___ Ausgangstext
In Österreich werden jährlich rund 190 Millionen Euro in die Instandhaltung und den Bau von Schutzmaßnahmen an Flüssen investiert. Im Jahr 2009 gab die Wildbach- und Lawinenverbauung circa 120 Millionen Euro aus. Um die Wirksamkeit solcher Präventionsmaßnahmen zu steigern, müssen Kosten von Schutzmaßnahmen sowie die entstandenen und vermiedenen Schäden durch Naturgefahren besser erfasst werden. Dieser Aufgabe haben sich Forscherinnen und Forscher im Rahmen des europäischen Projekts „ConHaz - Costs of Natural Hazards“ verschrieben, ein eigener Arbeitsbereich befasst sich mit alpinen Naturgefahren. Die Wissenschaftler evaluieren dazu die Methoden zur Erfassung vergangener und möglicher zukünftiger Schäden durch Hochwasser, Muren, geologische Massenbewegungen und Lawinen. So sollen Verbesserungspotentiale und Handlungsoptionen identifiziert werden. Der Innsbrucker Geograph und Volkswirt Clemens Pfurtscheller vom Institut für Geographie der Universität Innsbruck evaluiert die Kosten von alpinen Naturgefahren in Kooperation mit der Geoökologin Annegret Thieken, der stellvertretenden Direktorin am Climate Service Center (CSC) des Helmholtz-Zentrums Geesthacht in Hamburg. „Die ökonomische Beurteilung umfasst direkte Schäden und indirekte ökonomische Effekte, aber auch schwer berechenbare Schäden wie Verletzungen oder gar Todesopfer“, sagt Clemens Pfurtscheller. „Schäden an Kulturgütern werden bis dato nicht systematisch analysiert.“ 

Innsbruck von mehreren Risiken betroffen

Wie hoch darf oder muss der Vorsorgeaufwand sein? Wer trägt welche Kosten? Diese Fragen diskutierten Experten aller Alpenstaaten Mitte Mai in Innsbruck im Rahmen eines ConHaz-Workshops. Eine von Prof. Axel Borsdorf vom Institut für Gebirgsforschung der ÖAW geleitete Exkursion führte die internationalen Gäste zu den Hotspots im Naturgefahrenbereich um und in Innsbruck. „Der Klimawandel und die immer intensivere Nutzung im Alpenraum werden die jährlich zu erwartenden Schäden an privatem und öffentlichem Vermögen mit großer Wahrscheinlichkeit steigen lassen“, sagt Clemens Pfurtscheller. „Innsbruck ist als einzige Alpenstadt direkt von mehreren Risiken betroffen. Die gewaltigen Schutzmaßnahmen an der Innsbrucker Nordkette belegen dies deutlich.“

Europa als Vorreiter

Obwohl die Alpenländer sich schon vor Jahren auf einen gemeinsamen Ansatz zur Dokumentation von Naturereignissen im Alpenraum geeinigt haben und damit eine Vorreiterrolle in Europa einnehmen, ist bei der monetären Schadenseinschätzung noch viel zu tun. ConHaz-Projektkoordinator Reimund Schwarze vom Helmholtz-Zentrum für Umweltforschung erklärt: „Gerade die Evaluierung der Kosten der Einsätze durch Blaulichtorganisationen und indirekte ökonomische Effekte finden in der Praxis noch zu wenig Beachtung. Hier ist die Wissenschaft aufgefordert, den Dialog mit den Anwendern zu verstärken.“ Annegret Thieken ergänzt: „Wir müssen viel mehr aus vergangenen Katastrophen lernen und systematisch Daten erheben, um auch die Einflüsse von Naturgefahren auf das regionale Wirtschaftssystem zu verstehen. Dies erfordert interdisziplinäre Ansätze und länderübergreifende Kooperation.“ Das Hochwasser 2005 in Tirol wird deshalb von den Forschern zurzeit im Detail analysiert.
______
___ Datensatzauszug
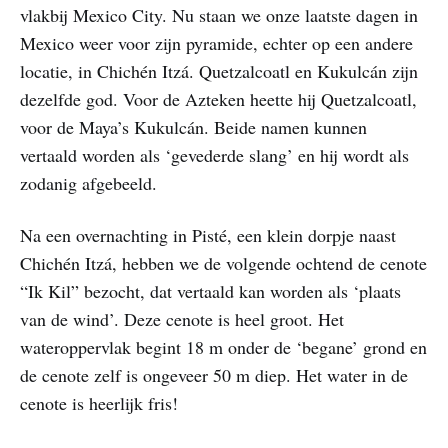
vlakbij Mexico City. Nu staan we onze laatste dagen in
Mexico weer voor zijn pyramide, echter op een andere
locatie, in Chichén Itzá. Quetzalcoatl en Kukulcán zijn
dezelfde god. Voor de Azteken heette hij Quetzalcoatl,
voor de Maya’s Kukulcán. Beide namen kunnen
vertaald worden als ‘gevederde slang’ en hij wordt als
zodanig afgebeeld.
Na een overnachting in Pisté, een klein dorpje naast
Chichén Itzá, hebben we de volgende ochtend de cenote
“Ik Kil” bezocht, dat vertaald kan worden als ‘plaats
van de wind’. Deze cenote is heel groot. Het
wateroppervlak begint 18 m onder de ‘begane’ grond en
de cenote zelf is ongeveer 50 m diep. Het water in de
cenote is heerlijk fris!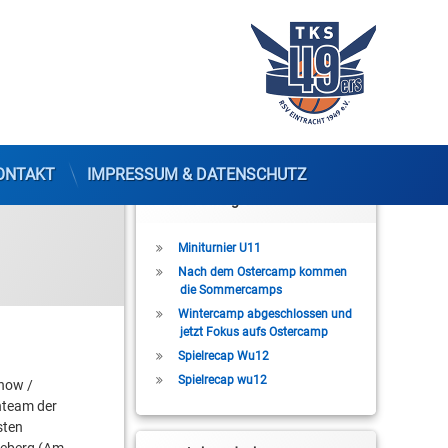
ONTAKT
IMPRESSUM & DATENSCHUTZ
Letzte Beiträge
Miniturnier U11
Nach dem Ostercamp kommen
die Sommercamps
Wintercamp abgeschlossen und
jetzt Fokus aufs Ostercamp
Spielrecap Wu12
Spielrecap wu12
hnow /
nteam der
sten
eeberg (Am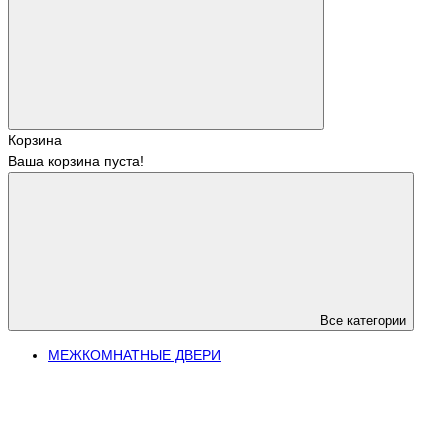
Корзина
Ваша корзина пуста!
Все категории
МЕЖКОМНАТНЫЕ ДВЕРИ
______
___ Datensatzauszug
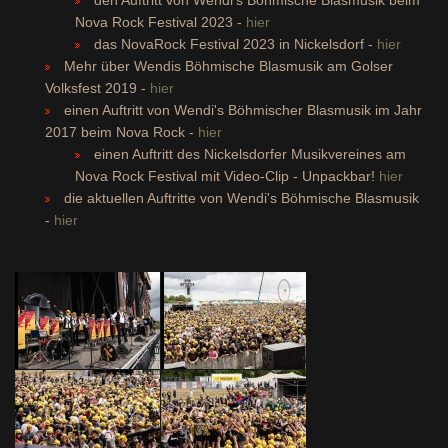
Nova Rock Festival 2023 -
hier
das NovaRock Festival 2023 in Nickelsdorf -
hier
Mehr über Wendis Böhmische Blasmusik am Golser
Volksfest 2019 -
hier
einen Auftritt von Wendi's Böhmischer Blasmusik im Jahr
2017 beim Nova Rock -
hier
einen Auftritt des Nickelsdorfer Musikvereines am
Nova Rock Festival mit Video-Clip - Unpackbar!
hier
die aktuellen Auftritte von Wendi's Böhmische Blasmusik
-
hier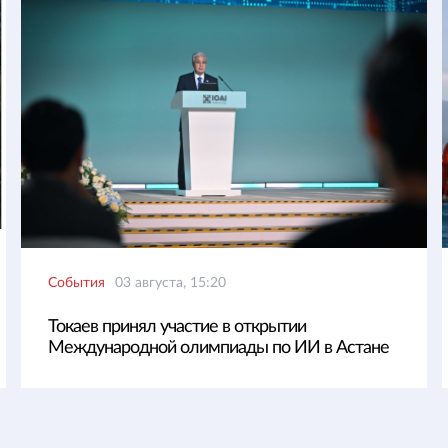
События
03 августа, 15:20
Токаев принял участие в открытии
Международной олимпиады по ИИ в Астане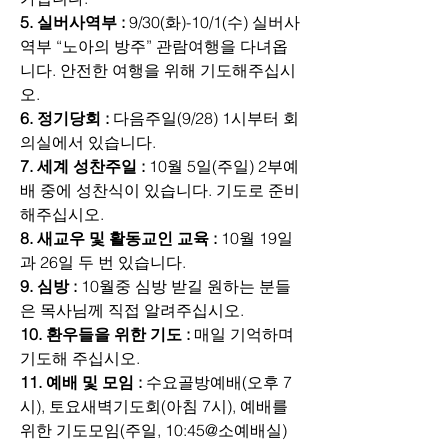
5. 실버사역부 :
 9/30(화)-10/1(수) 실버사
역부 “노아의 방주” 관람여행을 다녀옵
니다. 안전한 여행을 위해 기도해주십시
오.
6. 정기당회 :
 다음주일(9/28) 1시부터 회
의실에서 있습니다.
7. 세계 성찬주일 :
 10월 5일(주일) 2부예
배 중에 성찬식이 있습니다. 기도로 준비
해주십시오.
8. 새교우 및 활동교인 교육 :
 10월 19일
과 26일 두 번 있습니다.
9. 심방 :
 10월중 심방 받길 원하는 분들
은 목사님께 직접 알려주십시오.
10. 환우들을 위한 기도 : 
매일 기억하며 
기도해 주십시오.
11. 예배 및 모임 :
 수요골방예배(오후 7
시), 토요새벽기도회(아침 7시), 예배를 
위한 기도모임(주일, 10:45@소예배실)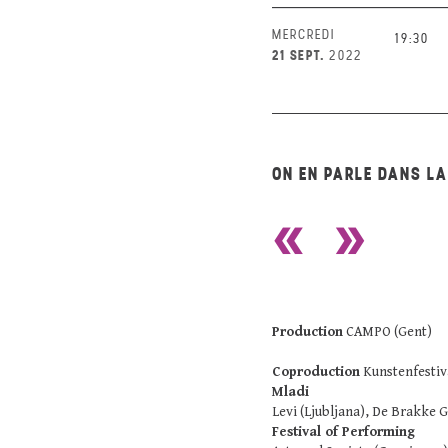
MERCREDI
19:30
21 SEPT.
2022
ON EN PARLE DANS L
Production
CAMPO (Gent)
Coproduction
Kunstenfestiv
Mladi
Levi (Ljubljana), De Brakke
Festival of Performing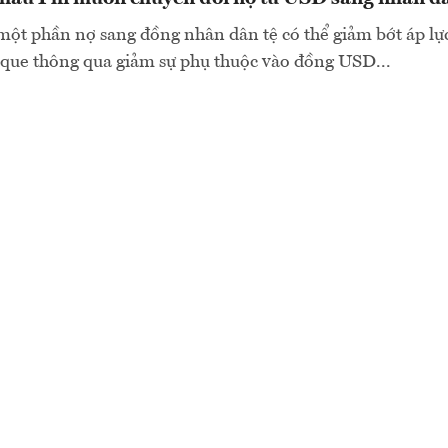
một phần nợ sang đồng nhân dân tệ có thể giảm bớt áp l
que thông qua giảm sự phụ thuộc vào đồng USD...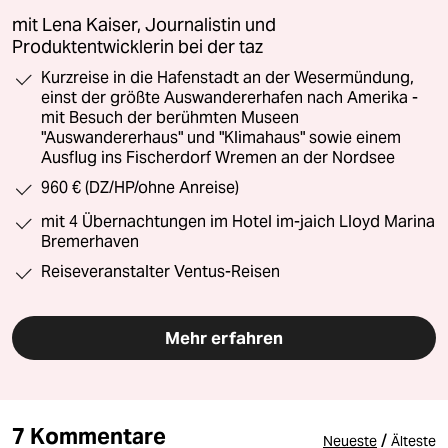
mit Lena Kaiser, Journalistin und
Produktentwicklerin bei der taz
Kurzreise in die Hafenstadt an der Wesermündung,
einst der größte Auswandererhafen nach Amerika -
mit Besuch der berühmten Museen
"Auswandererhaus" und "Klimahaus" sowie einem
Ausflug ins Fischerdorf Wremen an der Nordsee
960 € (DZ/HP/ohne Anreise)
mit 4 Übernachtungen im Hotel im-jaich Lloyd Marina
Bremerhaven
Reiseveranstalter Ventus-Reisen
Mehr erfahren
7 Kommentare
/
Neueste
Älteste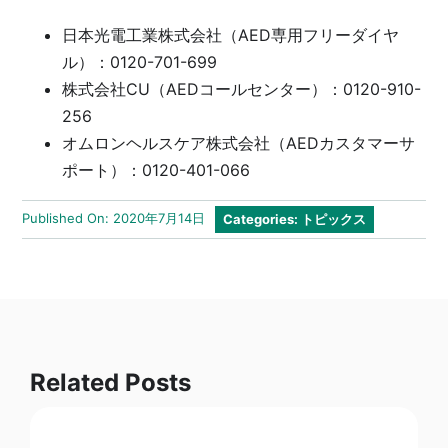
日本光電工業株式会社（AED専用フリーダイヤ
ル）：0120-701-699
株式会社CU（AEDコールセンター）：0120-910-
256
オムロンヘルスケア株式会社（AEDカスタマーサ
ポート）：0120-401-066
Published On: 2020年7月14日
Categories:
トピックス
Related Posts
______
- **Aufgabenstellung**:
a: Erkläre in ein bis drei Sätzen, warum die Forscher laut dem Text zu den Kosten alpiner Naturgefahren das Hochwasser 2005 in Tirol zurzeit im Detail analysieren.
b: Stimmen die folgenden Aussagen mit dem Text zu den Kosten alpiner Naturgefahren überein? Antworte jeweils mit Ja oder Nein und zitiere die entscheidenden Worte. (i) Im Jahr 2009 gab die Wildbach- und Lawinenverbauung rund 190 Millionen Euro aus. (ii) Laut Clemens Pfurtscheller ist Innsbruck als einzige Alpenstadt direkt von mehreren Risiken betroffen. (iii) Der ConHaz-Workshop fand Mitte Mai in Innsbruck statt.
c: Führe den Text zu den Kosten alpiner Naturgefahren nach seinem letzten Satz fort.
Das Material stammt aus einer anderen Quelle.

- **Antworten je Aufgabe**:
a: Annegret Thieken sagt, man müsse viel mehr aus vergangenen Katastrophen lernen und systematisch Daten erheben. Nur so lassen sich auch die Einflüsse von Naturgefahren auf das regionale Wirtschaftssystem verstehen. Deshalb wird das Hochwasser 2005 in Tirol im Detail untersucht.

b:
(i) Nein: „Im Jahr 2009 gab die Wildbach- und Lawinenverbauung circa 120 Millionen Euro aus.“
(ii) Ja: „Innsbruck ist als einzige Alpenstadt direkt von mehreren Risiken betroffen.“
(iii) Ja: „Diese Fragen diskutierten Experten aller Alpenstaaten Mitte Mai in Innsbruck im Rahmen eines ConHaz-Workshops.“

c:
Das europäische Koordinierungsprojekt „ConHaz - Costs of Natural Hazards“ mit sieben Partnern aus Großbritannien, Frankreich, den Niederlanden, Deutschland, Italien, Spanien und Österreich wird im 7. Forschungsrahmenprogramm der Europäischen Union gefördert. Der Projektbericht wird im August dieses Jahres vorliegen.